Finding Windows CE bugs with help from "Dr. Watson"

http://www.windowsfordevices.com/c/a/Windows-For-Devices-Articles/Finding-Windows-CE-bugs-with-help-from-Dr-Watson/

 

Finding Windows CE bugs with help from "Dr. Watson"

by Abraham Kcholi and Gad Meir

Introduction

Because we believe that we are perfect, it follows that we create perfect software. Therefore, it is the hardware's fault when our systems crash. By "systems," of course, we're referring to the combination of hardware, operating system, and applications that comprise the whole embedded system.

The scenario goes like this... We deliver the system to the client, get paid (hopefully), and then a week later, we get a nervous call in the middle of the night: "Your system crashed."

Trying to get oriented and open our eyes, we start to query the person on the other end of the line regarding what really occurred, and we end up realizing that something caused the system to crash. We promise to start investigating the problem first thing in the morning. But our beauty sleep has now evaporated, and it's time to go and trace that crash.

If only we had incorporated the Windows Error Reporting (WER) module, into our system! This would have let us retrieve the state of our device at the time the program crashed. More than that, we could have uploaded it from the device, stuck it in WinDbg, and determined the exact line where our mischievous code broke down.

Motivation

As is usually the case, demonstrating this new feature of Windows CE 5.0 is the best way to explain what it does and illustrate its usefulness. Our scenario assumes you developed a program or module running on a Windows CE 5.0 based device, the program is installed on thousands of units, and complaints are flowing in from end users that the application sometimes crashes. Wouldn't it be nice to know exactly why each crash happens, to the level of having a stack trace with the source code line number and the value of local variables at the point of the crash? Well, WER gives you just that.

Our application can be any application, whether native or managed. To demonstrate that it could be any type of application, we will use a simple console application running on a Pocket PC device, but it could be a Windows application, or a special purpose Windows CE module.

The process we are going to describe is CPU agnostic and can be used for any type of hardware running Windows CE 5.0.

Here is the source code of our sample culprit application:


Figure 1
After deploying the application onto the device, running the application will obviously cause a divide-by-zero exception. Since our device has the Error Reporting feature incorporated into its image, a polite message will pop up, asking the user if he or she would like to share their unfortunate experience of that offensive application with Microsoft.


Figure 2
There are two links on the page. Let's examine the second link a little bit further: the link indicated by "To View technical information contained in this error report."


Figure 3
It looks like two files are about to be uploaded. Clicking each of the links, to find out more about what is sent, yields:


Figure 4


Figure 5
The first looks like a report, and the second looks like a memory dump.

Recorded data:

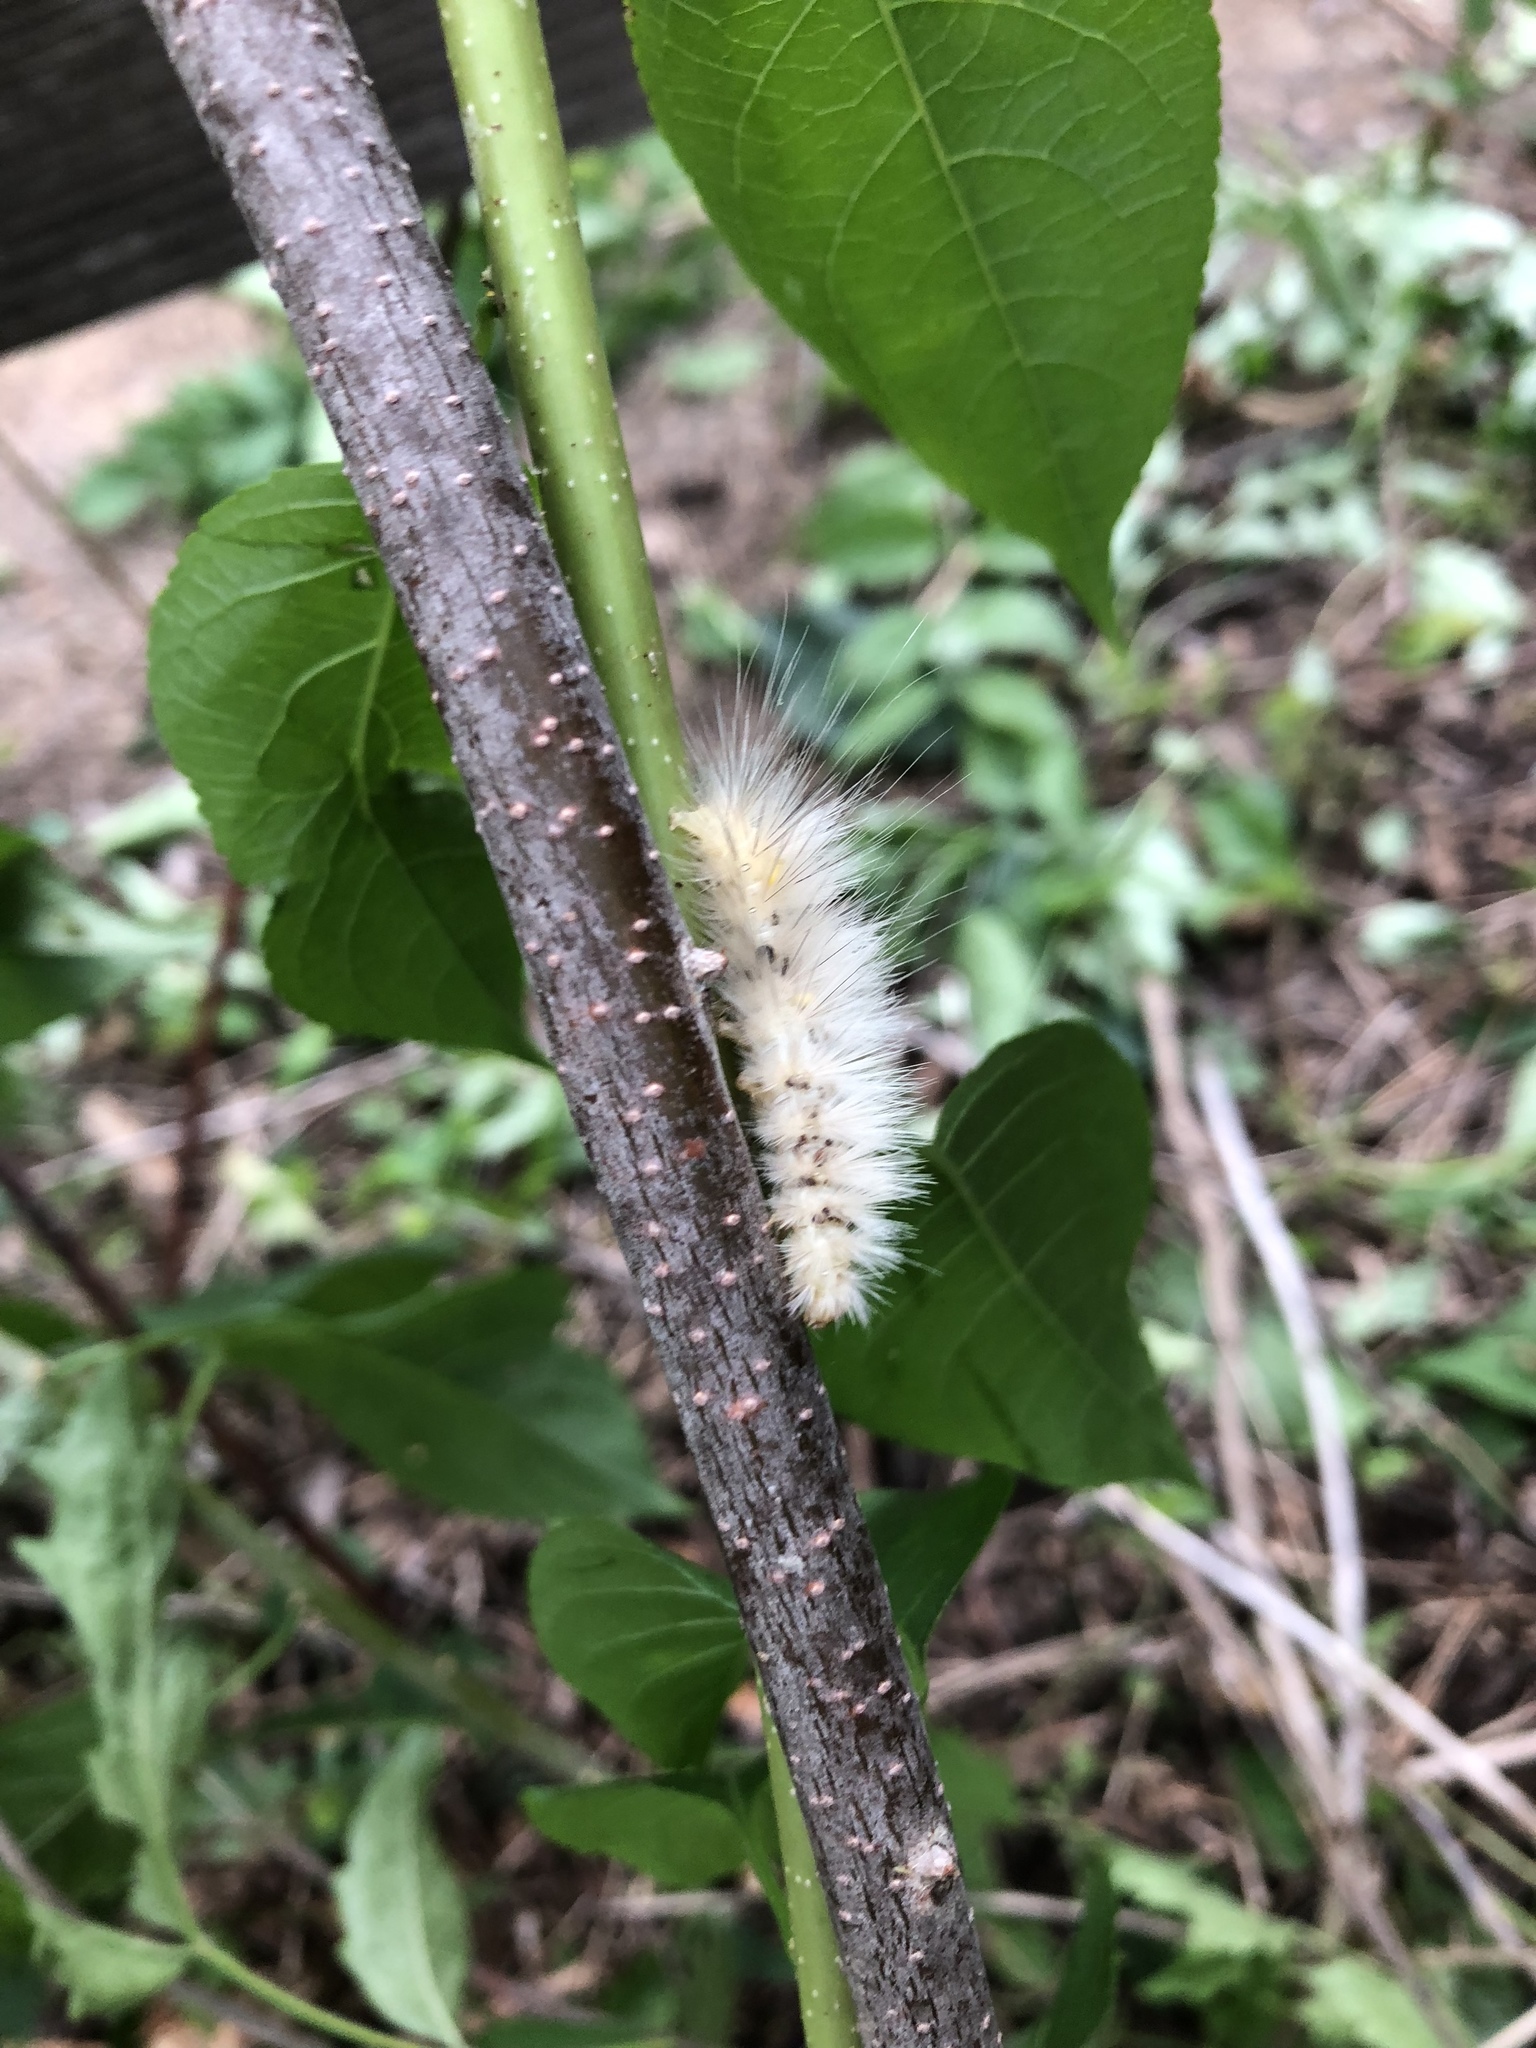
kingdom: Animalia
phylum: Arthropoda
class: Insecta
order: Lepidoptera
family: Erebidae
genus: Spilosoma
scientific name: Spilosoma virginica
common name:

→ **Problems to solve**:
a. In the Windows CE crash-reporting article, what exception does running the sample application cause?
b. Continue the Windows CE crash-reporting article from the point where it ends.
The items are not needed for any of this.

→ **Responses to the exercise**:
a. A divide-by-zero exception.

b.
Later in the article, we'll see how this information can travel from Microsoft buckets directly to your product support FTP. For now, let's dig a little bit into the CE device file system.

We're interested specifically in the My Device/Windows/System/DumpFiles folder. It is a hidden folder, so you'll need to set show all for the file explorer to view it.


Figure 6
In this folder, you are going to find another folder with the prefix "CE," the date of the application crash in the format "MMDDYY," and a sequence number, in case you are lucky enough to have several applications crash on the same day. In that folder, you can find one or two files that are actually the sources of the data you have seen previously in the Windows CE ER reports.

Since those file are deleted after you make up your mind about sending the report to Microsoft, let's copy that folder to a safe place for further examination (copy and paste to another folder, or to an SD card).


Figure 7
Assuming you got the dump somehow -- from Microsoft, from your customer, or you grabbed it yourself from the customer's device during maintenance -- let's see what can be learned from that dump.

Some sort of analysis tool is needed in order to analyze the dump, and the best one is WinDbg. WinDbg is included in the "debugging tools for windows" package, freely available from the Microsoft WHDC site. We'll talk more about that package later, but first we must set the stage.

We need access to the source code of our application; we need the symbol files produced by the compiler and the application image (exe file). Since we created that program in the first place, it's probably a very straightforward process to get it onto our workstation. So, assuming we installed and configured on our workstation with the needed tools, lets start the analysis process:

1. Start WinDbg
2. Drag and drop the dump onto the WinDbg window

Assuming everything is set up correctly, the result would be as shown in Figure 8.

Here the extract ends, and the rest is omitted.